What is Recovery?

Along with Bill Anthony we define recovery as:

wanthonyA deeply personal, unique process of changing one’s attitudes, values, feelings, goals, skills and roles. It is a way of living a satisfying, hopeful and contributing life, even with the limitations caused by illness.

Recovery involves the development of new meaning and purpose in one’s life as one grows beyond the catastrophic effects of mental illness.’

(Anthony, 1993)

In the same paper, he went on to say: ‘Recovery from mental illness involves much more than recovery from the illness itself. People with mental illness may have to recover from the stigma they have incorporated into their very being; from the iatrogenic effects of treatment settings; from lack of recent opportunities for self-determination; from the negative side effects of unemployment; and from crushed dreams. Recovery is often a complex, time-consuming process.’
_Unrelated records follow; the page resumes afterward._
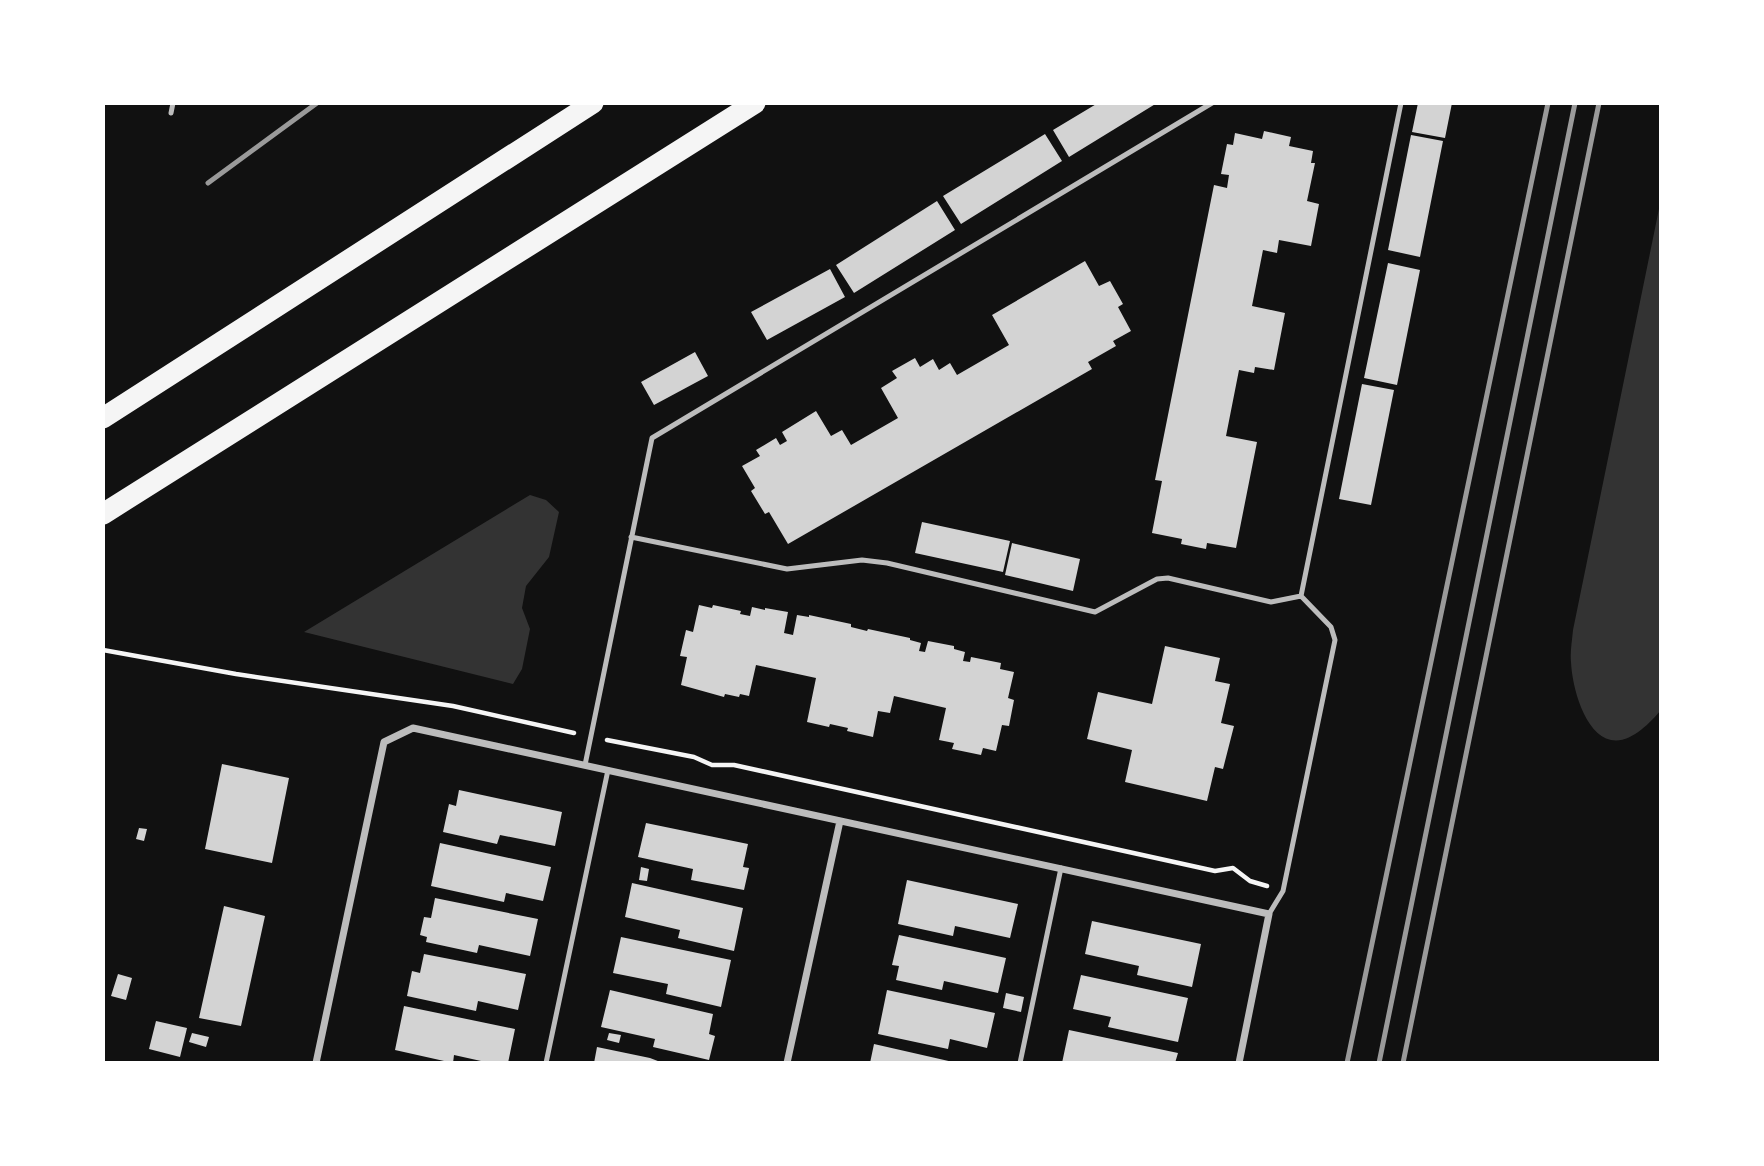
<svg xmlns="http://www.w3.org/2000/svg" width="1764" height="1166" viewBox="0 0 1764 1166" font-family="Manrope,sans-serif">
<rect width="100%" height="100%" fill="#111"/>
<path fill="#333" d="M 1661,199 L 1661,710 C 1650,723 1630,744 1611,740 C 1584,734 1572,686 1571,662 C 1570,652 1572,641 1573,630 Z
M 530,495 L 546,500 L 559,512 L 549,557 L 526,586 L 522,608 L 530,629 L 522,669 L 513,684 L 304,632 Z"/>
<path fill="#d3d3d3" d="M 1098,103 L 1157,103 L 1069,157 L 1053,130 Z
M 1418,103 L 1452,103 L 1445,138 L 1412,132 Z
M 1264,131 L 1291,137 L 1289,146 L 1313,151 L 1311,163 L 1315,163 L 1307,201 L 1319,204 L 1311,246 L 1279,240 L 1277,253 L 1263,250 L 1252,306 L 1285,313 L 1274,370 L 1255,367 L 1254,373 L 1239,370 L 1226,436 L 1257,442 L 1236,548 L 1207,543 L 1206,549 L 1181,544 L 1182,539 L 1152,533 L 1162,481 L 1155,480 L 1214,185 L 1227,188 L 1229,175 L 1221,174 L 1227,144 L 1233,145 L 1235,133 L 1262,139 Z
M 1045,134 L 1062,161 L 961,224 L 943,196 Z
M 1411,135 L 1443,141 L 1420,257 L 1388,250 Z
M 937,201 L 955,230 L 854,293 L 836,265 Z
M 1085,261 L 1099,286 L 1110,281 L 1123,304 L 1118,307 L 1131,331 L 1113,341 L 1116,346 L 1088,362 L 1092,369 L 788,544 L 769,512 L 765,514 L 751,491 L 755,488 L 742,466 L 760,456 L 756,450 L 776,438 L 780,445 L 787,441 L 782,432 L 816,411 L 831,436 L 842,430 L 851,445 L 898,418 L 881,388 L 897,378 L 892,371 L 915,358 L 920,367 L 933,359 L 939,370 L 950,363 L 957,375 L 1009,345 L 992,315 Z
M 1388,263 L 1420,270 L 1397,385 L 1364,378 Z
M 830,269 L 845,297 L 767,340 L 751,312 Z
M 695,352 L 708,376 L 654,405 L 641,382 Z
M 1362,384 L 1394,390 L 1371,505 L 1339,499 Z
M 922,522 L 1010,541 L 1003,572 L 915,553 Z
M 1012,543 L 1080,559 L 1073,591 L 1005,575 Z
M 699,605 L 712,608 L 713,605 L 741,611 L 740,614 L 750,616 L 752,607 L 765,610 L 765,608 L 788,612 L 784,633 L 793,635 L 797,615 L 809,617 L 809,615 L 851,624 L 851,627 L 867,631 L 868,629 L 910,638 L 910,640 L 921,643 L 919,651 L 925,652 L 928,641 L 954,646 L 954,649 L 965,652 L 963,661 L 970,662 L 971,657 L 1001,663 L 1000,669 L 1014,672 L 1008,698 L 1014,700 L 1009,726 L 1002,725 L 996,751 L 983,748 L 981,755 L 952,749 L 954,743 L 939,740 L 946,708 L 894,696 L 890,713 L 878,711 L 873,737 L 847,731 L 848,728 L 830,724 L 829,727 L 807,722 L 816,678 L 756,665 L 749,696 L 740,694 L 739,697 L 725,694 L 724,697 L 681,685 L 687,657 L 680,656 L 686,630 L 693,632 Z
M 1165,646 L 1220,658 L 1215,681 L 1230,684 L 1221,723 L 1234,726 L 1223,769 L 1215,767 L 1207,801 L 1125,782 L 1132,750 L 1087,739 L 1098,692 L 1152,704 Z
M 222,764 L 289,778 L 272,863 L 205,849 Z
M 459,790 L 562,812 L 555,846 L 500,835 L 497,844 L 443,832 L 449,804 L 456,806 Z
M 646,823 L 748,844 L 743,867 L 749,868 L 744,890 L 691,880 L 693,869 L 638,857 Z
M 139,828 L 147,829 L 144,841 L 136,839 Z
M 440,843 L 551,867 L 543,901 L 506,893 L 504,902 L 431,886 Z
M 641,867 L 649,869 L 647,881 L 639,880 Z
M 907,880 L 1018,904 L 1010,938 L 955,926 L 953,936 L 898,924 Z
M 632,883 L 743,908 L 734,951 L 678,938 L 680,930 L 625,917 Z
M 435,898 L 538,919 L 530,956 L 479,945 L 477,953 L 426,942 L 427,937 L 420,935 L 424,917 L 431,918 Z
M 224,906 L 265,916 L 241,1026 L 199,1018 Z
M 1092,921 L 1201,944 L 1192,987 L 1137,975 L 1139,966 L 1085,954 Z
M 899,935 L 1006,958 L 998,993 L 944,981 L 942,990 L 896,980 L 899,966 L 892,965 Z
M 621,937 L 731,960 L 721,1007 L 666,994 L 668,984 L 613,973 Z
M 424,954 L 526,974 L 518,1010 L 478,1001 L 476,1011 L 407,996 L 412,971 L 420,973 Z
M 118,974 L 132,978 L 126,1000 L 111,996 Z
M 1081,975 L 1188,998 L 1178,1042 L 1108,1027 L 1111,1017 L 1073,1009 Z
M 610,990 L 713,1014 L 709,1034 L 715,1036 L 709,1060 L 653,1047 L 655,1039 L 601,1027 Z
M 887,990 L 995,1013 L 987,1048 L 950,1039 L 948,1049 L 878,1034 Z
M 1006,993 L 1024,997 L 1021,1012 L 1003,1008 Z
M 404,1006 L 515,1029 L 508,1063 L 490,1063 L 454,1055 L 453,1063 L 395,1050 Z
M 156,1021 L 187,1028 L 180,1057 L 149,1049 Z
M 1069,1030 L 1178,1053 L 1175,1063 L 1062,1063 Z
M 192,1033 L 209,1037 L 206,1047 L 189,1042 Z
M 609,1033 L 621,1035 L 619,1043 L 607,1040 Z
M 874,1044 L 953,1062 L 953,1063 L 870,1063 Z
M 597,1047 L 650,1058 L 663,1063 L 594,1063 Z"/>
<g fill="none" stroke-linecap="round" stroke-linejoin="round">
<path stroke="#f5f5f5" stroke-width="4.5" d="M 103,650 L 236,674 L 453,706 L 574,733
M 607,740 L 694,757 L 712,765 L 734,765 L 1215,871 L 1233,868 L 1250,881 L 1267,886"/>
<path stroke="#bcbcbc" stroke-width="5" d="M 171,113 L 173,103
M 631,537 L 787,569 L 862,560 L 887,563 L 1095,612 L 1157,579 L 1168,578 L 1271,602 L 1301,596
M 585,765 L 652,438 L 1212,103
M 1269,914 L 1283,891 L 1335,640 L 1331,627 L 1301,596 L 1401,103
M 546,1063 L 608,770
M 1020,1063 L 1061,868"/>
<path stroke="#bcbcbc" stroke-width="7" d="M 316,1063 L 384,742 L 413,728 L 1269,914 L 1239,1063
M 787,1063 L 840,821"/>
<path stroke="#f5f5f5" stroke-width="21" d="M 103,418 L 593,103
M 103,514 L 755,103"/>
<path stroke="#9a9a9a" stroke-width="5" d="M 208,183 L 317,103
M 1347,1063 L 1548,103
M 1379,1063 L 1575,103
M 1403,1063 L 1599,103"/>
</g>
<rect width="1764" height="1166" fill="none" stroke="#ffffff" stroke-width="210"/>
</svg>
His definition was developed further by founder members of Recovery Devon, including Laurie Davidson and Glenn Roberts, into a set of principles and what they mean in practice: ‘Recovery – Concepts and Application’.

The following is an abbreviated version, which was quoted inside the cover of ‘Making Recovery a Reality’, Sainsbury Centre for Mental Health.

The Principles of Recovery

‘Recovery is about building a meaningful and satisfying life, as defined by the person themselves, whether or not there are ongoing or recurring symptoms or problems.

Recovery represents a movement away from pathology, illness and symptoms to health, strengths and wellness.

Hope is central to recovery and can be enhanced by each person seeing how they can have more active control over their lives (‘agency’) and by seeing how others have found a way forward.

Self-management is encouraged and facilitated. The processes of self-management are similar, but what works may be very different for each individual. No ‘one size fits all’.

The helping relationship between clinicians and patients moves away from being expert / patient to being ‘coaches’ or ‘partners’ on a journey of discovery. Clinicians are there to be “on tap, not on top”.

People do not recover in isolation. Recovery is closely associated with social inclusion and being able to take on meaningful and satisfying social roles within local communities, rather than in segregated services.

Recovery is about discovering – or re-discovering – a sense of personal identity, separate from illness or disability.

The language used and the stories and meanings that are constructed have great significance as mediators of the recovery process. These shared meanings either support a sense of hope and possibility, or invite pessimism and chronicity.

The development of recovery-based services emphasises the personal qualities of staff as much as their formal qualifications. It seeks to cultivate their capacity for hope, creativity, care, compassion, realism and resilience.

Family and other supporters are often crucial to recovery and they should be included as partners wherever possible. However, peer support is central for many people in their recovery.’

Laurie also wrote the following valediction, just before retiring in 2009.

laurie“Having started working in mental health in 1968, I have been involved with setting up a range of community mental health services and closing down several institutions all over the UK. Community Care was about the style and delivery of services and played a vital role in emphasising the importance of environment and civil liberties.

Recovery is even more important than de-institutionalisation, because it challenges the way people are treated and the way mental health staff work; it challenges the attitudes and beliefs we hold and it starts to address the historic power imbalances which have been so damaging for so many for so long.

Recovery challenges the established order and as such, is a ‘great idea’ along with the ideas of evolution or a ‘round earth’; turning all our thinking upside down. Recovery challenges everything we ‘knew to be true’.

Recovery shifts our main focus away from ’treatment and cure’ of symptoms towards how people can live well and stay well with or without symptoms.

Recovery challenges the sacred cows of the establishment including questioning the validity and role of diagnosis, the use of involuntary treatment and the legal framework, the books we have read, long held attitudes and assumptions, the ‘truth’ of learned dogma and the medicalisation of social and personal experience. Unlearning becomes as important as learning.

Recovery challenges the settings in which help is provided, informed by the personal stories of what helps or hinders recovery. It questions the current deployment of funds into services and approaches where people say their needs are not being met.

Most of all, recovery challenges the nature of relationships; moving away from ‘parent to child’ towards ‘adult to adult’, away from the disempowering aspects of ‘expertise’ towards the sharing of knowledge and more of a peer relationship; away from designing care plans or risk assessments ‘for’ people towards following individual goals and negotiated safety planning.

Seeing the world through recovery glasses challenges the way staff are trained and treated. Supervision, work management, outcome measurement, job planning, recruitment, training strategies, policies and procedures, support services, governance and incident management all have to be revisited in the light of recovery values.

There is a good reason why all mental health policy in the English speaking world has signed up to recovery. It works as a set of values (not a model) which are based on common sense and respect for individual choice. Recovery ideas will evolve and develop as their revolutionary implications are more fully recognised.

Good luck to Recovery Devon in the future. You are very special people. I will miss you all.”